If your logs are important – assert it!

If your data is important and/or often overlooked – assert it! (this is obviously at odds with paragraph 7b but that’s the whole point of this bullet).

9a. Automate what you verify anyway

You’re often testing your app manually. Try to find a way to automate it. If you verify it, it must be important.

Examples:

  • Chances are you test your web app in the browser. Cypress automates user journeys in the browser, that’s a good way to start automating! (remember paragraph 3?)
  • Chances are you’re testing via Swagger – there is nothing simpler than automating it.
  • If you’re constantly console.log intermediate results, maybe write a test and assert their correctness.

10. Think broad

Remember – a false positive is when the app is facing an “incident” but your test had not caught it beforehand.

Think of an “incident” in broad terms:

  • bug
  • missed requirement
  • not enough specification
  • infrastructure failure
  • the app fails to boot up
  • anything that makes your app not work correctly on prod

Try and catch all of them in your test.

10a. Think outside the box

Remember, your goal is to avoid false positives. Your non-goal is to do what others do and write what others write.

Examples:

  • start where you are, add tests progressively (see rule new bug = new test)
  • delete the existing test base if it produces lots of false positives
  • write exploratory tests for that nasty API that changes too frequently

10b. Don’t make excuses

There are many reasons why tests don’t catch incidents:

  • tests are poorly written
  • there aren’t enough of them
  • test environments were different
  • test data was different
  • error in a third-party
  • the incident couldn’t be caught by test.

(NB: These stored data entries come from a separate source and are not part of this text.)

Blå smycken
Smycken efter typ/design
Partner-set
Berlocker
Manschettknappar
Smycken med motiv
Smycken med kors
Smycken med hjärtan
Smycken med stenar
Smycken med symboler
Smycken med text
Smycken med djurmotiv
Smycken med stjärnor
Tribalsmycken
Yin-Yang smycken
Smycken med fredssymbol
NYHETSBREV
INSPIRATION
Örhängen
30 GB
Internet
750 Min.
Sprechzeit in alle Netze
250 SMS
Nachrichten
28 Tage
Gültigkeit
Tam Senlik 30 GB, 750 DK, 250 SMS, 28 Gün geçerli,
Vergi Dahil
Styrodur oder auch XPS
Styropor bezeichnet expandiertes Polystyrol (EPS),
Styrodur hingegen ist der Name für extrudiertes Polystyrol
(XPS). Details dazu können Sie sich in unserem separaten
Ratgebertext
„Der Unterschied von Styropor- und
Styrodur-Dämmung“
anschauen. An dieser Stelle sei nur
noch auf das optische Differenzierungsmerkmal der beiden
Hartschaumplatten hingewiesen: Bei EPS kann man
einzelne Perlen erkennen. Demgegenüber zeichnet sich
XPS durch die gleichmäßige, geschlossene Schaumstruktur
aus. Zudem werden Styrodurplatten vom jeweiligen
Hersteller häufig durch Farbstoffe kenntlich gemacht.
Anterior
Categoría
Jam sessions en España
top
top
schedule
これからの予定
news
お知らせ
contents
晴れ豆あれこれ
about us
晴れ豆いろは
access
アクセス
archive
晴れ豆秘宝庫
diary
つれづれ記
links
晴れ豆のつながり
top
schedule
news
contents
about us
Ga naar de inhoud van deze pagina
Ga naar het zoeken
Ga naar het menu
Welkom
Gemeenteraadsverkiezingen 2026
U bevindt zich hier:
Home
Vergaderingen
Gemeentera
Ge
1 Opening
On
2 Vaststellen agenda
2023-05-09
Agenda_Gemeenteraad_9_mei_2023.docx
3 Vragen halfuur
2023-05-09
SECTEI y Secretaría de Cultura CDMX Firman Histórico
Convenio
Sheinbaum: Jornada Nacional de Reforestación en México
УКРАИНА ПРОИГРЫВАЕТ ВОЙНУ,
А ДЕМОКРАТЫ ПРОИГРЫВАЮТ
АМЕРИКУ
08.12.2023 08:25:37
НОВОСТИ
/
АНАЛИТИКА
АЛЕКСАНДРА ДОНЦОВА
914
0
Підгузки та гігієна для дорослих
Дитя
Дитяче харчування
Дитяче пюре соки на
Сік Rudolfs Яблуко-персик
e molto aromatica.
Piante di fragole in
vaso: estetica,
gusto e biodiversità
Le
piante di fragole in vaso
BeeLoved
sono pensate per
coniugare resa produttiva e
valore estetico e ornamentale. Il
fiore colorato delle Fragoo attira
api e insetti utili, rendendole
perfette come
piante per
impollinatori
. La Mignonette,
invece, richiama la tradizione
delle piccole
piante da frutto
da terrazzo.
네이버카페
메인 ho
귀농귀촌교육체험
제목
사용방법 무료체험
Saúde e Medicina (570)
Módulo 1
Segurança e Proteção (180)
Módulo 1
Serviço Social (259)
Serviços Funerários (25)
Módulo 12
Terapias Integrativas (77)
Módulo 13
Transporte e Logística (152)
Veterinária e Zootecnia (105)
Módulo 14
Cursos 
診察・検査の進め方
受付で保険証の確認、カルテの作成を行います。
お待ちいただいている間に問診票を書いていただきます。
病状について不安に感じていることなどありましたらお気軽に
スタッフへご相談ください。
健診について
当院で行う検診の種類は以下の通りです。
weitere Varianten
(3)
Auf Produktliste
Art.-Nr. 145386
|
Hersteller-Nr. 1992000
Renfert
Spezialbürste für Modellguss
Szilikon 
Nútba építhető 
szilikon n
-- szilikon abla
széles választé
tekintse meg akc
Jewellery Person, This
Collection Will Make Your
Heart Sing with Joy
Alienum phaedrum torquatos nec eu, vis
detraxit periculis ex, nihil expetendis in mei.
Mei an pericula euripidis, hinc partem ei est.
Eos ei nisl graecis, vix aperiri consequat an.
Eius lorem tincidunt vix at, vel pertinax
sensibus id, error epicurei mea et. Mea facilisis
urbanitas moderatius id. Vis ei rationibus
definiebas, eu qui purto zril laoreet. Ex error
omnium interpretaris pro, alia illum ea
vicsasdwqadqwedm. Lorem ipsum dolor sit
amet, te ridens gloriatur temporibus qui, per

Only the last one is a fair reason. Don’t overuse it. If something really can’t be tested automatically – always test it manually.

Don’t use other reasons as an excuse. Don’t take defensive approaches “oh, it’s not my job to integrate platforms; mine works as expected“. It’s your job and it’s your fault if something goes wrong.

11. Right-shift your reality check

In security, there is the notion of left-shift security – to catch errors as early in the process as possible.

In terms of confidence, you should think the opposite. The later in the process, the more valuable reality check it makes.

11a. End user first

Your goal is confidence in the app in the market.

Prefer validation from: (the higher the better)

  1. market
  2. end user
  3. stakeholders
  4. PO
  5. QA
  6. development

11b. Early integration

If you develop only one platform (eg. a backend server without control on frontends), aim for as early integration as possible.

There is no way integration goes smoothly and without incidents. Catch them as soon as possible.

11c. Don’t trust tests on dev

Confidence in the early stages (eg. after QA) means nothing if leads to incidents in later stages (eg. on prod).

If you are confident in the lower stages, don’t take for granted that higher ones will go equally well.

12. Know your limits

You can’t tests everything automatically. Aesthetics, UX – these things can’t be enclosed in frames of automated tests.

Minimize the scope of your manual tests but execute them. And execute them honestly.